• [INPUT RECORDS]:
....
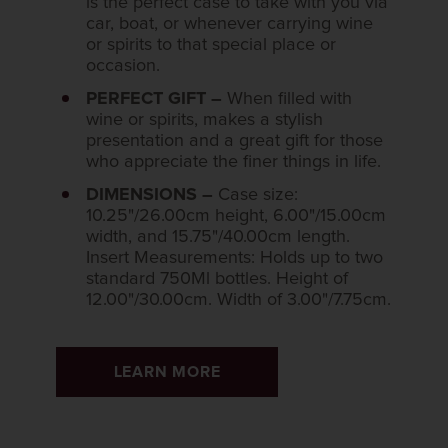
is the perfect case to take with you via
car, boat, or whenever carrying wine
or spirits to that special place or
occasion.
PERFECT GIFT –
When filled with
wine or spirits, makes a stylish
presentation and a great gift for those
who appreciate the finer things in life.
DIMENSIONS –
Case size:
10.25"/26.00cm height, 6.00"/15.00cm
width, and 15.75"/40.00cm length.
Insert Measurements: Holds up to two
standard 750Ml bottles. Height of
12.00"/30.00cm. Width of 3.00"/7.75cm.
LEARN MORE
....
• [ASSIGNMENT]: Pull each line that includes the word "spirits" out of the material above.

• [RESULT FOR THIS TASK]:
or spirits to that special place or
wine or spirits, makes a stylish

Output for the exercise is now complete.